Waterparks in other cities for China generally experienced growth and flat performance despite many new smaller waterparks and waterplay areas opening up in the country: it’s estimated that more than 60 waterparks and waterplay areas are currently under construction.

In Korea, Caribbean Bay had a standout year with strong growth while other Korean waterparks were flat. In Southeast Asia, Sunway Lagoon in Kuala Lumpur introduced a Nickelodeon waterplay area which resulted in strong results. In Thailand there are reports of a flood of waterpark and waterplay areas opening up, creating intense pricing competition in the market.

The culture side
Museums in Asia overall had a good year, with a 3.1 per cent attendance growth. The National Museum of China in Beijing became the highest attendance museum in the world for the first time. The trend in Asia is to have more “free” entry museums, which is great for consumers but very challenging for museum operations.

Science museums continue to be a popular format, with travelling shows and temporary exhibits being very popular.
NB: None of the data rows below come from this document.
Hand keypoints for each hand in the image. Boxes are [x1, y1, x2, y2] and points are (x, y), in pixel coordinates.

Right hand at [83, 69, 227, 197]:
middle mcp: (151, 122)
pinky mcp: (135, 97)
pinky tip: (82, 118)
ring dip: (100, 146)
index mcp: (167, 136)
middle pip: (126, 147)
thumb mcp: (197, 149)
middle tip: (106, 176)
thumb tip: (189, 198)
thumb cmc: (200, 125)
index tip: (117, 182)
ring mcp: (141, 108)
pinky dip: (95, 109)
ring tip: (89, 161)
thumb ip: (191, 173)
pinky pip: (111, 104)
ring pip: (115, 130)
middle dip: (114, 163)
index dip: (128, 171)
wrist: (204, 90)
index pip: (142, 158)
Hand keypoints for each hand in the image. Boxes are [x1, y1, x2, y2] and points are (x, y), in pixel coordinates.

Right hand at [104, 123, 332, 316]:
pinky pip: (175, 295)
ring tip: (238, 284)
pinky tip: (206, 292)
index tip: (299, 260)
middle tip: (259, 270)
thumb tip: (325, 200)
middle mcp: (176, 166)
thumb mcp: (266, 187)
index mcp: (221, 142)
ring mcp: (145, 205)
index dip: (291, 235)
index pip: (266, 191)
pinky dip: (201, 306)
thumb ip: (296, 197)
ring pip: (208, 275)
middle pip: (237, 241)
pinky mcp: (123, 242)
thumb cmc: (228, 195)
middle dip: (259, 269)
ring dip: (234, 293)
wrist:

However, the museum industry also faces challenges. There’s a lack of essential components such as collections and exhibitions, as well as a shortage of trained curatorial, conservation and other museum professionals. Education programmes, adequate business planning and operating funds are also key areas.

Road ahead
In summary, the theme park industry in Asia is booming, and well planned and executed projects are meeting with critical and financial success.

However, more competition is raising the bar in terms of level of quality and the need for continual reinvestment.

We’re seeing more innovation in terms of product and format in Asia than anywhere else. This innovation has a cost and not all parks will be successful.

Creating a fantastic guest experience is still the most important factor in the success of both theme parks and waterparks in Asia.